- _TRY IT_: Output every line of the material exactly.

Start of DATA EXCERPTS

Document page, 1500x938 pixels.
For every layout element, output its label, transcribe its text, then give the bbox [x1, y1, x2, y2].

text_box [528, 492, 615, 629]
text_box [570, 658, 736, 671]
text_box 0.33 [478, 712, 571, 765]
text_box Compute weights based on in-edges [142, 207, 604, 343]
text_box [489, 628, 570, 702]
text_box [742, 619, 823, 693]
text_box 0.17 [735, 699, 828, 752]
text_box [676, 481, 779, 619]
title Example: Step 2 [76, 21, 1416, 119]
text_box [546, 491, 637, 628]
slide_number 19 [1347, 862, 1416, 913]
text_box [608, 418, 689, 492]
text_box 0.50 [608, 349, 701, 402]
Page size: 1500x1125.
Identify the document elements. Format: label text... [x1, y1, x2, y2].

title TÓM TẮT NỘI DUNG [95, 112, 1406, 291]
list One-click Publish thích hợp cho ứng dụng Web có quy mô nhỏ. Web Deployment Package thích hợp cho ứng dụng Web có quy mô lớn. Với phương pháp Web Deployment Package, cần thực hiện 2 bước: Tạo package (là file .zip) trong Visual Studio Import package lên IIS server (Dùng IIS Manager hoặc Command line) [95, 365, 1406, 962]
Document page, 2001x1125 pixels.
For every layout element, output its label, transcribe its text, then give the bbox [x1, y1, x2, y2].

End of DATA EXCERPTS

- _YOUR SOLUTION_:
Document page, 1500x938 pixels.
For every layout element, output its label, transcribe its text, then give the bbox [x1, y1, x2, y2].

text_box [528, 492, 615, 629]
text_box [570, 658, 736, 671]
text_box 0.33 [478, 712, 571, 765]
text_box Compute weights based on in-edges [142, 207, 604, 343]
text_box [489, 628, 570, 702]
text_box [742, 619, 823, 693]
text_box 0.17 [735, 699, 828, 752]
text_box [676, 481, 779, 619]
title Example: Step 2 [76, 21, 1416, 119]
text_box [546, 491, 637, 628]
slide_number 19 [1347, 862, 1416, 913]
text_box [608, 418, 689, 492]
text_box 0.50 [608, 349, 701, 402]
Page size: 1500x1125.
Identify the document elements. Format: label text... [x1, y1, x2, y2].

title TÓM TẮT NỘI DUNG [95, 112, 1406, 291]
list One-click Publish thích hợp cho ứng dụng Web có quy mô nhỏ. Web Deployment Package thích hợp cho ứng dụng Web có quy mô lớn. Với phương pháp Web Deployment Package, cần thực hiện 2 bước: Tạo package (là file .zip) trong Visual Studio Import package lên IIS server (Dùng IIS Manager hoặc Command line) [95, 365, 1406, 962]
Document page, 2001x1125 pixels.
For every layout element, output its label, transcribe its text, then give the bbox [x1, y1, x2, y2].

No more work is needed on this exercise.